Easy Chicken Fried Rice (Restaurant-Style)

Easy Chicken Fried Rice (Restaurant-Style) is not just a dish; it’s an experience! This delightful recipe brings together tender chicken, fluffy rice, and vibrant vegetables, all coated in a savory sauce that mimics the taste of your favorite hibachi restaurant. Perfect for weeknight dinners, meal prep, or gatherings, this dish is both satisfying and versatile. With its easy-to-follow steps and delicious results, you’ll find yourself making it again and again.

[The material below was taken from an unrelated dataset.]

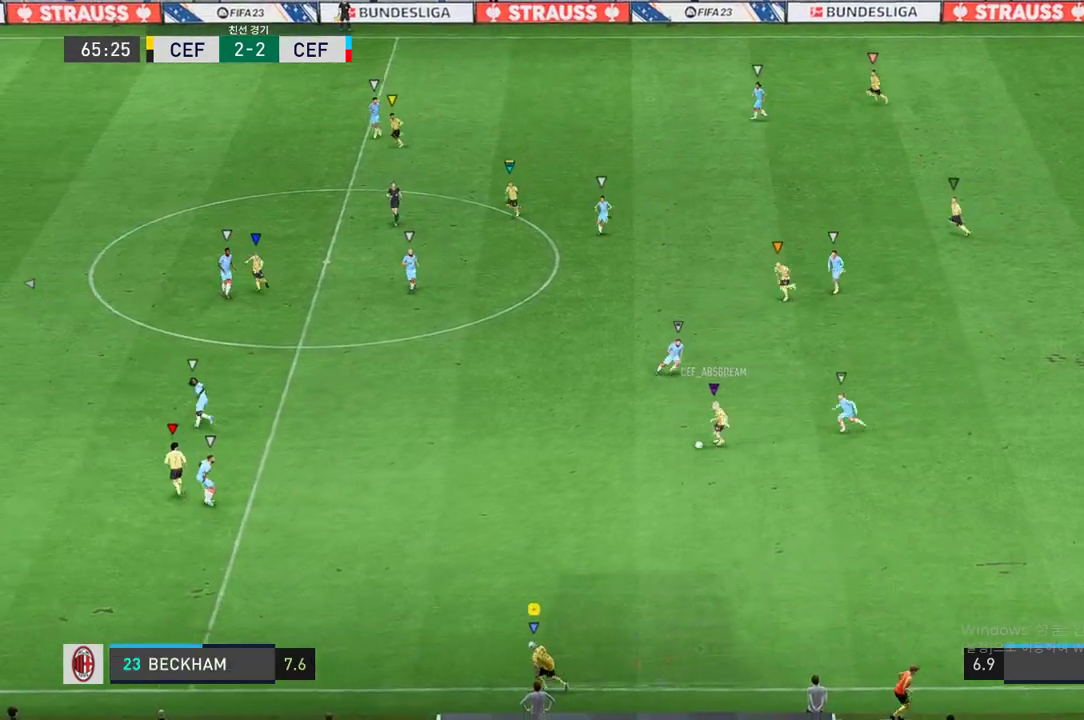
{"buttons": [], "left_stick": "left", "right_stick": "center", "events": []}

Why You’ll Love This Recipe

  • Quick and Easy: This recipe takes only 45 minutes from start to finish, making it perfect for busy weeknights.
  • Flavorful and Savory: The combination of soy sauce, sesame oil, and fresh lemon juice creates an irresistible taste.
  • Customizable Ingredients: Add your favorite vegetables or proteins to suit your tastes.
  • One-Pan Wonder: Cook everything in one pan for easy cleanup without sacrificing flavor.
  • Great for Meal Prep: Make a big batch to enjoy throughout the week as lunches or quick dinners.

Tools and Preparation

To create the perfect Easy Chicken Fried Rice, having the right tools is essential. These tools will help streamline your cooking process and ensure great results.

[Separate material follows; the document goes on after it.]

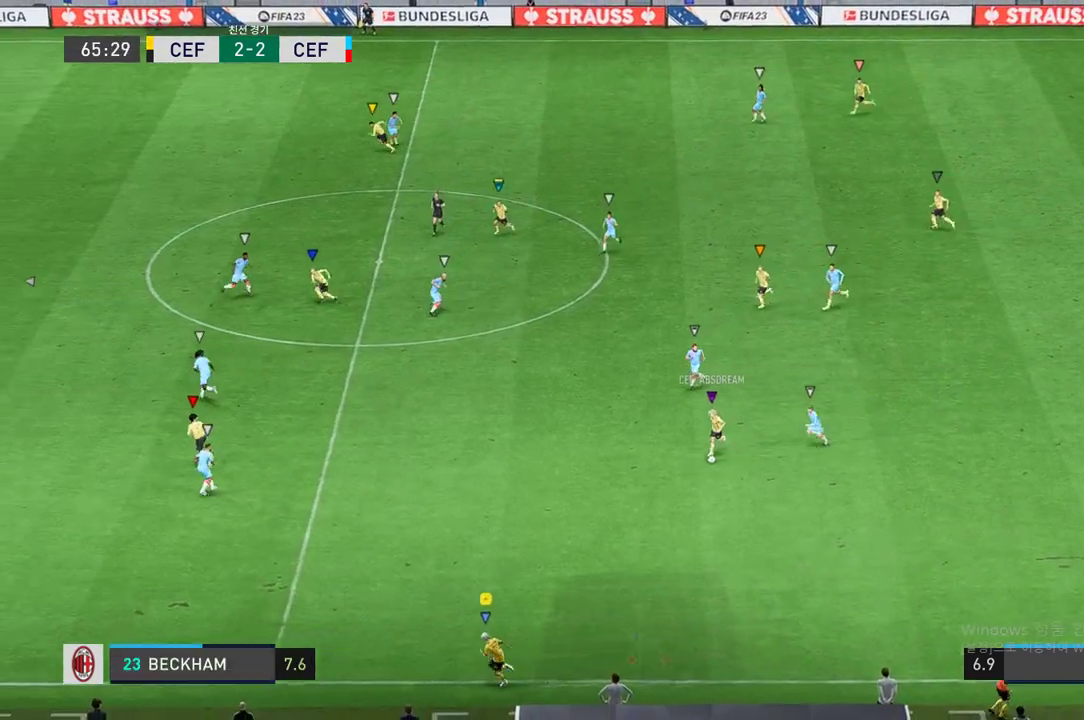
{"buttons": [], "left_stick": "left", "right_stick": "center", "events": []}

Essential Tools and Equipment

  • Wok or large skillet
  • Spatula or wooden spoon
  • Cutting board
  • Knife
  • Measuring spoons

Importance of Each Tool

  • Wok or large skillet: A wide surface area allows for even cooking and prevents overcrowding.
  • Spatula or wooden spoon: Essential for stirring ingredients thoroughly and preventing sticking.
  • Cutting board: Provides a safe space to chop vegetables and chicken efficiently.
Easy

Ingredients

This is the best chicken fried rice recipe because it’s loaded with tender, savory chicken, fluffy rice, scrambled eggs, and crisp vegetables—all tossed together with butter, soy sauce, and sesame oil for that authentic hibachi flavor you crave!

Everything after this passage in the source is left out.